What you are asked to do -
Restate all data exactly. No images.

---- Data extract

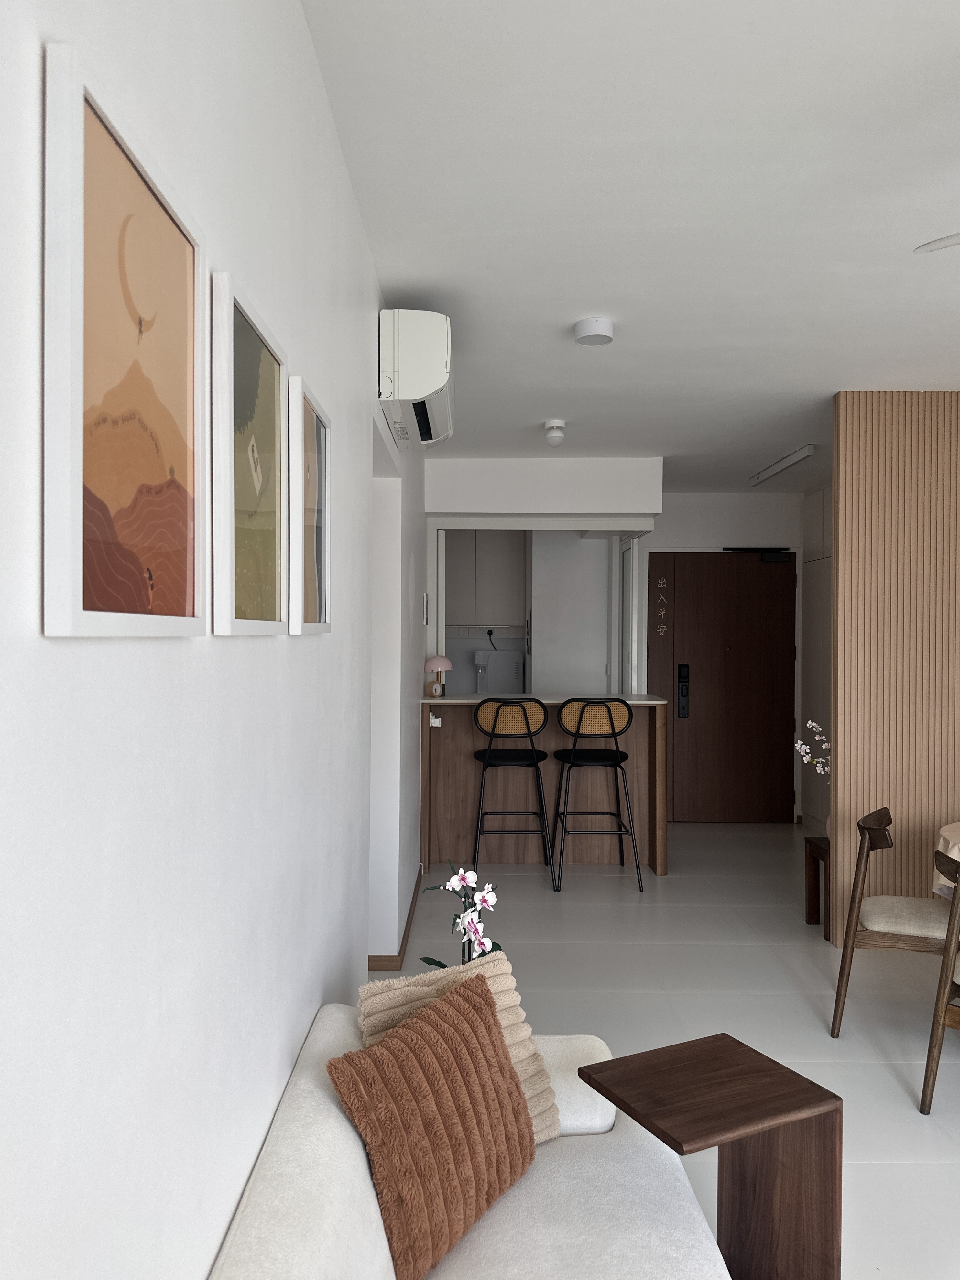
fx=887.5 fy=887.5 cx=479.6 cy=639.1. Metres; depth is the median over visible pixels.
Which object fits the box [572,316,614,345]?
ceiling light
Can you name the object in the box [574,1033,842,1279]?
side table
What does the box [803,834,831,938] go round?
wooden stool
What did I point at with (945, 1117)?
floor
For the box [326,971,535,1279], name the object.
brown pillow
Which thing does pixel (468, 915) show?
orchid
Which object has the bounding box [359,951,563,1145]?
beige pillow
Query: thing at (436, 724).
power socket
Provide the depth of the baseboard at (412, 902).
3.87 m
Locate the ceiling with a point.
(581, 297)
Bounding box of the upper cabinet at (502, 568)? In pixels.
[444,532,526,625]
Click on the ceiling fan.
(940, 240)
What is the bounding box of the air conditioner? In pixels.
[378,309,454,450]
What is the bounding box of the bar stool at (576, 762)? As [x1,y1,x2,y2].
[551,697,642,892]
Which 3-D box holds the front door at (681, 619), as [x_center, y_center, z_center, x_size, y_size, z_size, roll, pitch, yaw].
[1.926,0.362,6.971,1.145,2.122,0.107,0,0,0]
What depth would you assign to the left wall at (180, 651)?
1.06 m
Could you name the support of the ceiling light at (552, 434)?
attached to the ceiling
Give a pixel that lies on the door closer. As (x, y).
(742, 550)
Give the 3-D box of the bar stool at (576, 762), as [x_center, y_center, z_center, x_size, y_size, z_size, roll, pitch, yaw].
[0.672,0.878,5.248,0.486,1.090,0.488,0,0,0]
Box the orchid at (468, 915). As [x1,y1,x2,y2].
[419,859,501,966]
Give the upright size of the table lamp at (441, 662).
0.274 m
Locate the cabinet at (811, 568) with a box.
[800,484,832,831]
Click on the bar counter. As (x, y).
(465, 767)
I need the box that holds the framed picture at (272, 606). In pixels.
[211,267,288,634]
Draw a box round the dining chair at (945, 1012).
[919,846,959,1114]
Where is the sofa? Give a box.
[207,1001,731,1279]
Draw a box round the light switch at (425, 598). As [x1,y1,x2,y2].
[421,590,429,626]
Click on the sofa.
(550, 1171)
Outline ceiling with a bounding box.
[300,0,959,491]
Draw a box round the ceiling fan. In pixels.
[914,231,959,252]
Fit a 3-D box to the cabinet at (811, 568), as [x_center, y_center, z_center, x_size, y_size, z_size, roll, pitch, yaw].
[2.635,0.171,5.975,0.427,2.531,1.639,0,0,0]
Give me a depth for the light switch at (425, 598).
5.31 m
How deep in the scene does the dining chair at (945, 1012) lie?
2.67 m
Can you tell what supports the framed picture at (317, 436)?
attached to the left wall at (180, 651)
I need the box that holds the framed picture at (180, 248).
[41,35,206,637]
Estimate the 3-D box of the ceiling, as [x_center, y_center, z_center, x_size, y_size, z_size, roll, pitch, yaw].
[0.982,-1.216,2.998,4.228,0.104,9.384,0,0,0]
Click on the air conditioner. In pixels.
(433, 380)
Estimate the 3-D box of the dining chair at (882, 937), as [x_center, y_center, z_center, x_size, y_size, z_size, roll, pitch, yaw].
[1.591,1.047,3.233,0.536,0.805,0.487,0,0,27]
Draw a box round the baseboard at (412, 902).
[367,867,426,972]
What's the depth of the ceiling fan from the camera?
1.95 m
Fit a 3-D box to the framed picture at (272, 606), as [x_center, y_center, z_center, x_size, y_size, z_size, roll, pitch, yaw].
[-0.333,-0.238,1.311,0.023,0.459,0.355,0,0,0]
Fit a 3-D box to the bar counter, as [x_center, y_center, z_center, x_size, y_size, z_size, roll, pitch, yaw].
[0.392,0.886,5.670,1.506,1.047,0.660,0,0,0]
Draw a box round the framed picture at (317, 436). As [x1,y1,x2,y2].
[287,372,332,633]
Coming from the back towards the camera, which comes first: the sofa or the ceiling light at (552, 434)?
the ceiling light at (552, 434)
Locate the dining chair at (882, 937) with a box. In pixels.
[829,808,958,1038]
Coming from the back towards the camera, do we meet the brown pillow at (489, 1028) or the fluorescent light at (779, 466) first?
the fluorescent light at (779, 466)
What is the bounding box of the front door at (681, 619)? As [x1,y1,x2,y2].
[651,550,798,821]
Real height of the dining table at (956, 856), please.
0.723 m
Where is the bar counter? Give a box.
[417,694,669,872]
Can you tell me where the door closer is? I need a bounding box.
[721,545,793,562]
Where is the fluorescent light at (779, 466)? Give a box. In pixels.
[749,444,815,486]
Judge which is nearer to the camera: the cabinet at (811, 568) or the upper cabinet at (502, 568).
the cabinet at (811, 568)
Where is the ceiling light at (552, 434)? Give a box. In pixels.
[543,419,567,445]
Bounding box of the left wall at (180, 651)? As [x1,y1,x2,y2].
[0,0,415,1279]
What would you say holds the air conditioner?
attached to the left wall at (180, 651)
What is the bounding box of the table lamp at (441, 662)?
[424,654,452,697]
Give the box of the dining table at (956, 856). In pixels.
[932,821,959,896]
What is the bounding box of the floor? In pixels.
[380,818,959,1279]
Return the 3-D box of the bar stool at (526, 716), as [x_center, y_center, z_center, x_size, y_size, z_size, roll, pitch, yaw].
[0.181,0.875,5.290,0.476,1.084,0.478,0,0,0]
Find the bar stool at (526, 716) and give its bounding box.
[470,697,552,882]
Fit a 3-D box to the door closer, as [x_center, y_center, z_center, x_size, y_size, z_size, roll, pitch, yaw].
[2.144,-0.660,6.877,0.536,0.127,0.118,0,0,0]
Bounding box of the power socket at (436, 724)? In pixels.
[428,711,442,726]
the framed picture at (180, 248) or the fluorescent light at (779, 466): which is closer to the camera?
the framed picture at (180, 248)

--------

Task solution -
fx=887.5 fy=887.5 cx=479.6 cy=639.1. Metres; depth is the median over visible pixels.
Which object fits the box [572,316,614,345]?
ceiling light
Can you name the object in the box [574,1033,842,1279]?
side table
What does the box [803,834,831,938] go round?
wooden stool
What did I point at with (945, 1117)?
floor
For the box [326,971,535,1279], name the object.
brown pillow
Which thing does pixel (468, 915) show?
orchid
Which object has the bounding box [359,951,563,1145]?
beige pillow
Query: thing at (436, 724).
power socket
Provide the depth of the baseboard at (412, 902).
3.87 m
Locate the ceiling with a point.
(581, 297)
Bounding box of the upper cabinet at (502, 568)? In pixels.
[444,532,526,625]
Click on the ceiling fan.
(940, 240)
What is the bounding box of the air conditioner? In pixels.
[378,309,454,450]
What is the bounding box of the bar stool at (576, 762)? As [x1,y1,x2,y2].
[551,697,642,892]
Which 3-D box holds the front door at (681, 619), as [x_center, y_center, z_center, x_size, y_size, z_size, roll, pitch, yaw].
[1.926,0.362,6.971,1.145,2.122,0.107,0,0,0]
What depth would you assign to the left wall at (180, 651)?
1.06 m
Could you name the support of the ceiling light at (552, 434)?
attached to the ceiling
Give a pixel that lies on the door closer. As (x, y).
(742, 550)
Give the 3-D box of the bar stool at (576, 762), as [x_center, y_center, z_center, x_size, y_size, z_size, roll, pitch, yaw].
[0.672,0.878,5.248,0.486,1.090,0.488,0,0,0]
Box the orchid at (468, 915). As [x1,y1,x2,y2].
[419,859,501,966]
Give the upright size of the table lamp at (441, 662).
0.274 m
Locate the cabinet at (811, 568) with a box.
[800,484,832,831]
Click on the bar counter. As (x, y).
(465, 767)
I need the box that holds the framed picture at (272, 606). In pixels.
[211,267,288,634]
Draw a box round the dining chair at (945, 1012).
[919,846,959,1114]
Where is the sofa? Give a box.
[207,1001,731,1279]
Draw a box round the light switch at (425, 598). As [x1,y1,x2,y2].
[421,590,429,626]
Click on the sofa.
(550, 1171)
Outline ceiling with a bounding box.
[300,0,959,491]
Draw a box round the ceiling fan. In pixels.
[914,231,959,252]
Fit a 3-D box to the cabinet at (811, 568), as [x_center, y_center, z_center, x_size, y_size, z_size, roll, pitch, yaw].
[2.635,0.171,5.975,0.427,2.531,1.639,0,0,0]
Give me a depth for the light switch at (425, 598).
5.31 m
How deep in the scene does the dining chair at (945, 1012) lie?
2.67 m
Can you tell what supports the framed picture at (317, 436)?
attached to the left wall at (180, 651)
I need the box that holds the framed picture at (180, 248).
[41,35,206,637]
Estimate the 3-D box of the ceiling, as [x_center, y_center, z_center, x_size, y_size, z_size, roll, pitch, yaw].
[0.982,-1.216,2.998,4.228,0.104,9.384,0,0,0]
Click on the air conditioner. In pixels.
(433, 380)
Estimate the 3-D box of the dining chair at (882, 937), as [x_center, y_center, z_center, x_size, y_size, z_size, roll, pitch, yaw].
[1.591,1.047,3.233,0.536,0.805,0.487,0,0,27]
Draw a box round the baseboard at (412, 902).
[367,867,426,972]
What's the depth of the ceiling fan from the camera?
1.95 m
Fit a 3-D box to the framed picture at (272, 606), as [x_center, y_center, z_center, x_size, y_size, z_size, roll, pitch, yaw].
[-0.333,-0.238,1.311,0.023,0.459,0.355,0,0,0]
Fit a 3-D box to the bar counter, as [x_center, y_center, z_center, x_size, y_size, z_size, roll, pitch, yaw].
[0.392,0.886,5.670,1.506,1.047,0.660,0,0,0]
Draw a box round the framed picture at (317, 436). As [x1,y1,x2,y2].
[287,372,332,633]
Coming from the back towards the camera, which comes first: the sofa or the ceiling light at (552, 434)?
the ceiling light at (552, 434)
Locate the dining chair at (882, 937) with a box. In pixels.
[829,808,958,1038]
Coming from the back towards the camera, do we meet the brown pillow at (489, 1028) or the fluorescent light at (779, 466) first?
the fluorescent light at (779, 466)
What is the bounding box of the front door at (681, 619)? As [x1,y1,x2,y2].
[651,550,798,821]
Real height of the dining table at (956, 856), please.
0.723 m
Where is the bar counter? Give a box.
[417,694,669,872]
Can you tell me where the door closer is? I need a bounding box.
[721,545,793,562]
Where is the fluorescent light at (779, 466)? Give a box. In pixels.
[749,444,815,486]
Judge which is nearer to the camera: the cabinet at (811, 568) or the upper cabinet at (502, 568).
the cabinet at (811, 568)
Where is the ceiling light at (552, 434)? Give a box. In pixels.
[543,419,567,445]
Bounding box of the left wall at (180, 651)? As [x1,y1,x2,y2].
[0,0,415,1279]
What would you say holds the air conditioner?
attached to the left wall at (180, 651)
What is the bounding box of the table lamp at (441, 662)?
[424,654,452,697]
Give the box of the dining table at (956, 856). In pixels.
[932,821,959,896]
What is the bounding box of the floor? In pixels.
[380,818,959,1279]
Return the 3-D box of the bar stool at (526, 716), as [x_center, y_center, z_center, x_size, y_size, z_size, roll, pitch, yaw].
[0.181,0.875,5.290,0.476,1.084,0.478,0,0,0]
Find the bar stool at (526, 716) and give its bounding box.
[470,697,552,882]
Fit a 3-D box to the door closer, as [x_center, y_center, z_center, x_size, y_size, z_size, roll, pitch, yaw].
[2.144,-0.660,6.877,0.536,0.127,0.118,0,0,0]
Bounding box of the power socket at (436, 724)? In pixels.
[428,711,442,726]
the framed picture at (180, 248) or the fluorescent light at (779, 466): which is closer to the camera?
the framed picture at (180, 248)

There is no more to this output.